=== Work request ===
Copy every line of text from the records below exactly as it appears, leaving out the pictures.

=== Material shown ===
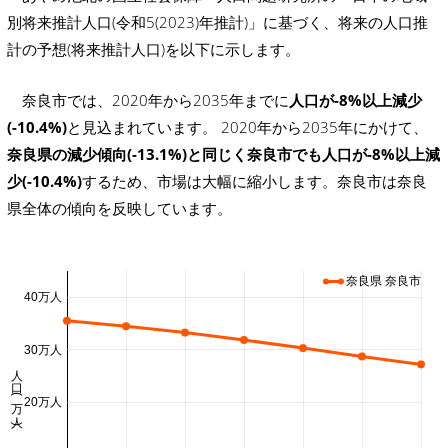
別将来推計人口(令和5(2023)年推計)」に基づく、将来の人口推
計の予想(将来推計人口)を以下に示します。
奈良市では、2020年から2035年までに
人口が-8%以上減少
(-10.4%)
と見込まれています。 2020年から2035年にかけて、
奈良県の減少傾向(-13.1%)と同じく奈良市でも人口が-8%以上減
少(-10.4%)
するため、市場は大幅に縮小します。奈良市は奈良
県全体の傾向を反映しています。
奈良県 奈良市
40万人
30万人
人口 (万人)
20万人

=== Completed task ===
別将来推計人口(令和5(2023)年推計)」に基づく、将来の人口推
計の予想(将来推計人口)を以下に示します。
奈良市では、2020年から2035年までに
人口が-8%以上減少
(-10.4%)
と見込まれています。 2020年から2035年にかけて、
奈良県の減少傾向(-13.1%)と同じく奈良市でも人口が-8%以上減
少(-10.4%)
するため、市場は大幅に縮小します。奈良市は奈良
県全体の傾向を反映しています。
奈良県 奈良市
40万人
30万人
人口 (万人)
20万人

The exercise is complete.